(Input for this task)
= = = = =
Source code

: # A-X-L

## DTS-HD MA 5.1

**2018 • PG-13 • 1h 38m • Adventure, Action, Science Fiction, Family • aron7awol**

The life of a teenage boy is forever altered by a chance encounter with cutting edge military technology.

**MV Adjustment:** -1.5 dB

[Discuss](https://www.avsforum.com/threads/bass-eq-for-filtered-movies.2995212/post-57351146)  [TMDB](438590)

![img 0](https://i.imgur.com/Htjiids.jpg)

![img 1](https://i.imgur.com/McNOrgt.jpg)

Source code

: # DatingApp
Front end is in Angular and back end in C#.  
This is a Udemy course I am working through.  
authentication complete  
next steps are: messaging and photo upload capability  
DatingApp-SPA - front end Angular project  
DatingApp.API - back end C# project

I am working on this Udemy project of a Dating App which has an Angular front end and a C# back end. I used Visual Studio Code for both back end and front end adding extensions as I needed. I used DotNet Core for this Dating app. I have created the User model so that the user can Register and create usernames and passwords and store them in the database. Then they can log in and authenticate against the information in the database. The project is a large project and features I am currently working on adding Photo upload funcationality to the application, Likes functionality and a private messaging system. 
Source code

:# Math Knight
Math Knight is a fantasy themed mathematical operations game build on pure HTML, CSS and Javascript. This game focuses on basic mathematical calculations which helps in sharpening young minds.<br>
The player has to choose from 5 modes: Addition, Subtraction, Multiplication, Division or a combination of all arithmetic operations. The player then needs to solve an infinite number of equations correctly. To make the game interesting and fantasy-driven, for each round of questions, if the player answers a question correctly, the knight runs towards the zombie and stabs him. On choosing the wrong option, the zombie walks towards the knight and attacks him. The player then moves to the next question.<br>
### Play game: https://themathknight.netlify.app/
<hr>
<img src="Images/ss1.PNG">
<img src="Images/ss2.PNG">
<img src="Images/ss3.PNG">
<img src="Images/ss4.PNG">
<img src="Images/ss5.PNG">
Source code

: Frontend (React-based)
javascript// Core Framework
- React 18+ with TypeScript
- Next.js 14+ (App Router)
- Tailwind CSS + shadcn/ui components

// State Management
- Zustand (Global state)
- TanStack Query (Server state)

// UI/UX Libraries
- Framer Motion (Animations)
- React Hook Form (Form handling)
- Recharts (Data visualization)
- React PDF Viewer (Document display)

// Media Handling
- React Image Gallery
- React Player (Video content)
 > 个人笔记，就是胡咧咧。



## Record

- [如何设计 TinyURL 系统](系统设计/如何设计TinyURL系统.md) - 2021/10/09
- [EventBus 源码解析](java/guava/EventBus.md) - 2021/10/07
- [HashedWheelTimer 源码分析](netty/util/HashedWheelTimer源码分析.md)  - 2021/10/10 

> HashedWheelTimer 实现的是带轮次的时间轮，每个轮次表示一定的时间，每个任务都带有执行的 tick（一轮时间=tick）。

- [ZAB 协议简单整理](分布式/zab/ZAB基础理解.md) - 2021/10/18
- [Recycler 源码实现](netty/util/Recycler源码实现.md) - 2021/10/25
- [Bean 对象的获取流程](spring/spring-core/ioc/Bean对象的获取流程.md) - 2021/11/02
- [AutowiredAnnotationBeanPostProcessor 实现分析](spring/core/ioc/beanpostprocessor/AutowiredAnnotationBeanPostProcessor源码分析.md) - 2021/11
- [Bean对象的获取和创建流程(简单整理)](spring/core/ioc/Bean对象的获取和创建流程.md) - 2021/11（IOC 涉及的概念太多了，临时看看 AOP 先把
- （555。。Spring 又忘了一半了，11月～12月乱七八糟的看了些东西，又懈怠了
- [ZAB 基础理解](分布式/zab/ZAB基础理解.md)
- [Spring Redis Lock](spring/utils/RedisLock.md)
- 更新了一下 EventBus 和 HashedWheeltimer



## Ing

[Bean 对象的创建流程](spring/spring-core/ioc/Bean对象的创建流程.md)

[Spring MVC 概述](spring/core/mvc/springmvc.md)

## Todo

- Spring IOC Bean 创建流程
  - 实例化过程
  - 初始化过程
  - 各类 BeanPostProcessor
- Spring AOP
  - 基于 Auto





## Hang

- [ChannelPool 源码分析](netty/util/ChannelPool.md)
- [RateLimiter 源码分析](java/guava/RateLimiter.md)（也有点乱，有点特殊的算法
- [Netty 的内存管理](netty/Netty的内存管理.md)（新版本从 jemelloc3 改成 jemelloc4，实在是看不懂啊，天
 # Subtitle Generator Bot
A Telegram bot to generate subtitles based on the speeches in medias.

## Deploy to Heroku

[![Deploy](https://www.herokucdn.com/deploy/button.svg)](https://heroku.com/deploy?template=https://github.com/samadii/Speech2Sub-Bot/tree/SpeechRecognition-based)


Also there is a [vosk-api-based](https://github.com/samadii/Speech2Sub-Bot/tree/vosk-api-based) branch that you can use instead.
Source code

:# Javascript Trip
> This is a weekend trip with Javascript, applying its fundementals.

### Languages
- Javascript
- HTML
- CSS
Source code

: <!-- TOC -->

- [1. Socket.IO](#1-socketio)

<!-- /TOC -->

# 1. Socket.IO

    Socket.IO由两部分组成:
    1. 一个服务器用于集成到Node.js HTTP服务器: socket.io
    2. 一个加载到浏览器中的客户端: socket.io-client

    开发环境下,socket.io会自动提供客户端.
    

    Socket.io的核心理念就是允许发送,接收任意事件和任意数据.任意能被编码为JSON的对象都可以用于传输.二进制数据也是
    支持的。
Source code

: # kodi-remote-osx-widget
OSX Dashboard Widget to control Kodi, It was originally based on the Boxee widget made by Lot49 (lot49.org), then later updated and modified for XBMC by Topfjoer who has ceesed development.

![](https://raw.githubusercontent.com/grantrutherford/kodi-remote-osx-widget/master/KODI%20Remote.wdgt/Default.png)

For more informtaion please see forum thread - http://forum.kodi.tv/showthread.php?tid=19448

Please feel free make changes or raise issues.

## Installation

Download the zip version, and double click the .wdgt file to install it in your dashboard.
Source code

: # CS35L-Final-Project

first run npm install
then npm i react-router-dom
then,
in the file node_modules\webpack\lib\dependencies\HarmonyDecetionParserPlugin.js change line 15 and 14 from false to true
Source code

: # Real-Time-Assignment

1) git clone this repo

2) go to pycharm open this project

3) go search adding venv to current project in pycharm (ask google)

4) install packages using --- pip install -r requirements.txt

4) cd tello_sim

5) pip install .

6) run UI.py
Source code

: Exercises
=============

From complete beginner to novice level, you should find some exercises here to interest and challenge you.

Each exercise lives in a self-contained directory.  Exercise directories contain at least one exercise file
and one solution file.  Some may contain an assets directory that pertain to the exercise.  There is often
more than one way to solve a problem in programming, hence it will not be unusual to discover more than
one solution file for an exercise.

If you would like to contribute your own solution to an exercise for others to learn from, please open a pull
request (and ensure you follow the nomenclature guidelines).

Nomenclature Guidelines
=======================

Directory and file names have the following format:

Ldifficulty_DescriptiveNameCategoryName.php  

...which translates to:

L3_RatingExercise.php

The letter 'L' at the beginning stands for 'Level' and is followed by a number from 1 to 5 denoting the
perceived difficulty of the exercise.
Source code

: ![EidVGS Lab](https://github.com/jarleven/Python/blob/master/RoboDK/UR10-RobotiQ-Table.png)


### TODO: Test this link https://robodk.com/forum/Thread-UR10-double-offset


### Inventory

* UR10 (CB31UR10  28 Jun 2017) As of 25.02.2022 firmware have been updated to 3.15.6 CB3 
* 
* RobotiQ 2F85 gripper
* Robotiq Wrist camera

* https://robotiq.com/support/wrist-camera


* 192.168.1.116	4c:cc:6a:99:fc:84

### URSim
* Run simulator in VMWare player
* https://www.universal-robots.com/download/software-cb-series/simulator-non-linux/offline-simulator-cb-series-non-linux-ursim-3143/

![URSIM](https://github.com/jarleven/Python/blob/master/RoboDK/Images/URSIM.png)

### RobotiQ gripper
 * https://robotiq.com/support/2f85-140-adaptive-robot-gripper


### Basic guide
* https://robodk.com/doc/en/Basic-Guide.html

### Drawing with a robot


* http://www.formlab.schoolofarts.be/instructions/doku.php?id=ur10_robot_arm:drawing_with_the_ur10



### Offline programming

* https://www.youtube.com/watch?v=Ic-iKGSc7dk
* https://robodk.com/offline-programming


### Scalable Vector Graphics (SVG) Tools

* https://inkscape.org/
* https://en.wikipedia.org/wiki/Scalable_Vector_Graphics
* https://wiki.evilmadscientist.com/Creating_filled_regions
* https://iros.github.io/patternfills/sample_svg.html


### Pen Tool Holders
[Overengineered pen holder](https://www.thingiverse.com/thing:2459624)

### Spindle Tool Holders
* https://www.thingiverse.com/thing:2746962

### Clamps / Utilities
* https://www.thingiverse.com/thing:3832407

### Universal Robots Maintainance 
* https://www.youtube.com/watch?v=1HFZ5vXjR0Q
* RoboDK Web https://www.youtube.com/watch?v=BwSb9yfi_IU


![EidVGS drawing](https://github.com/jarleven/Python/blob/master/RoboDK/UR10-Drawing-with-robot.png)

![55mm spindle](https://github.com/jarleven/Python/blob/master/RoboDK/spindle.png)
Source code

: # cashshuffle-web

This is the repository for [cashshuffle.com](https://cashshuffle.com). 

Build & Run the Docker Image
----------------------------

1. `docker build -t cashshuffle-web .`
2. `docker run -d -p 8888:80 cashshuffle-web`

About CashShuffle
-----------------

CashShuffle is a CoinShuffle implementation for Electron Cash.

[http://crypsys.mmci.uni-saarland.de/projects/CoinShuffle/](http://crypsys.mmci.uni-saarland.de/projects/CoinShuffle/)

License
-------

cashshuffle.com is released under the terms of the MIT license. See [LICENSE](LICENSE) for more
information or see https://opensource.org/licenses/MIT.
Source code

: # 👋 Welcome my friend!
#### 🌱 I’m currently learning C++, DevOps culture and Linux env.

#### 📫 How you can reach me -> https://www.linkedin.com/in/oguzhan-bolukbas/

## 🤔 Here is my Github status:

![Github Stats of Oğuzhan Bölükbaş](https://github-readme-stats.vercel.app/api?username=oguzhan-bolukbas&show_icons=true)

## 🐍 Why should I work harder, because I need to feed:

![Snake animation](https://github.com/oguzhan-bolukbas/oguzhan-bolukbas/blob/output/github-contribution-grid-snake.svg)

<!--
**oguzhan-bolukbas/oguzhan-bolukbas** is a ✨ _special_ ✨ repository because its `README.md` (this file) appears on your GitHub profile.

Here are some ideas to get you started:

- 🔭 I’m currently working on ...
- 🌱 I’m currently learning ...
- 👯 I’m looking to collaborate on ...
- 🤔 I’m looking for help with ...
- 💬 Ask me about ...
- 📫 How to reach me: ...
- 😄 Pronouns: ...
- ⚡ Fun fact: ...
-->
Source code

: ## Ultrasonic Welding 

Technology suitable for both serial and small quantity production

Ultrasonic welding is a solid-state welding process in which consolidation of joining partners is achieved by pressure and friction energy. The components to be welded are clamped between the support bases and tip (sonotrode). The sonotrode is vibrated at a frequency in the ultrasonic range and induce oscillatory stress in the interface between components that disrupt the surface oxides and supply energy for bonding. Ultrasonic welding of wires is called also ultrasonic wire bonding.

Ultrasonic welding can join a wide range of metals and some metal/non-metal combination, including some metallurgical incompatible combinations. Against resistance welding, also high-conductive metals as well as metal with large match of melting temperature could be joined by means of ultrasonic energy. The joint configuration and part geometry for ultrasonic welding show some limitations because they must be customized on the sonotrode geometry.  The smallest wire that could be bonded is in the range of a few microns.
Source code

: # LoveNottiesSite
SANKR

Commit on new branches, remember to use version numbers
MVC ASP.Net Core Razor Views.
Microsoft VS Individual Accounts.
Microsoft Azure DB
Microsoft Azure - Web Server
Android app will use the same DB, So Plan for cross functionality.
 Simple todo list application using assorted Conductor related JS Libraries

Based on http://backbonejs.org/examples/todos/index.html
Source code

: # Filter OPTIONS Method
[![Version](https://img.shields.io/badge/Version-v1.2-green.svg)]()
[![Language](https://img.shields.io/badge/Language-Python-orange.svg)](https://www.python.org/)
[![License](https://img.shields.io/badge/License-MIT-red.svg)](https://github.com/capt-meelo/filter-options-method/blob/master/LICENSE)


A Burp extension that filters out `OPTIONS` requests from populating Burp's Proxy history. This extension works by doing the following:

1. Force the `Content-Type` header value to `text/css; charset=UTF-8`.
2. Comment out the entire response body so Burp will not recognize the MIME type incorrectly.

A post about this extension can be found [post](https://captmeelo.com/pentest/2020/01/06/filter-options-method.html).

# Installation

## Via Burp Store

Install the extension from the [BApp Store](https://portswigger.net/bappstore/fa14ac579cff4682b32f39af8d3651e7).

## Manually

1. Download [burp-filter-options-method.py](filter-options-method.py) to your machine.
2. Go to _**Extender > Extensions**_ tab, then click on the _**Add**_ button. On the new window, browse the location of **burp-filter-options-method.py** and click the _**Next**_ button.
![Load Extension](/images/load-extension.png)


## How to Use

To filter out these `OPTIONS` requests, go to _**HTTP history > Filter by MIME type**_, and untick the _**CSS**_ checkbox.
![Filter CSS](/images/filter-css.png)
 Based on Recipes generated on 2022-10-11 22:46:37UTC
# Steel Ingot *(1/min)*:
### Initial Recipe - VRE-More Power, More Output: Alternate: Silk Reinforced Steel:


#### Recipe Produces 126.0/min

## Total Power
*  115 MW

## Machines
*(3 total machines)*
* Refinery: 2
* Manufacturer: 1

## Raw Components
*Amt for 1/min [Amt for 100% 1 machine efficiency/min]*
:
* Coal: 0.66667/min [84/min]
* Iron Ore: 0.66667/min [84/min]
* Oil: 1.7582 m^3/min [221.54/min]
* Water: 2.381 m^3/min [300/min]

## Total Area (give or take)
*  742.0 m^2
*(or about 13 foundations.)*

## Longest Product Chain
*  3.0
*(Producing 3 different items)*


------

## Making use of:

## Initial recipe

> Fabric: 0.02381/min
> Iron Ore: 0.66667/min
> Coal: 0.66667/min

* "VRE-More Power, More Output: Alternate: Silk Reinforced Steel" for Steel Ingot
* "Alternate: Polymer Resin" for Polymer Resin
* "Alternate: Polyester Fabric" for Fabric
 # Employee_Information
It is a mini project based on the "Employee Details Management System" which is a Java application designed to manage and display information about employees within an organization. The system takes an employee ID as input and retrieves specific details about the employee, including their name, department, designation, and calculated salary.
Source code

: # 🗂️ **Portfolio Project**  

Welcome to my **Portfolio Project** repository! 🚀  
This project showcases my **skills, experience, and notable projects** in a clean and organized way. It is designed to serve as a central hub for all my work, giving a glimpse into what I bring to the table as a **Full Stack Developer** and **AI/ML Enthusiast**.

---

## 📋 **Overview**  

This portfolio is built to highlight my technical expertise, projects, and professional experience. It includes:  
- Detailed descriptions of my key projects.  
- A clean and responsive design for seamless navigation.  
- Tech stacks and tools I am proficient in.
= = = = =
(Task directions) All that should be written out is the stretch of lines above between the one holding "next steps are: messaging" and the one holding "DatingApp.API - back end C# project", inclusive, exactly as given.

(Answer area)
next steps are: messaging and photo upload capability  
DatingApp-SPA - front end Angular project  
DatingApp.API - back end C# project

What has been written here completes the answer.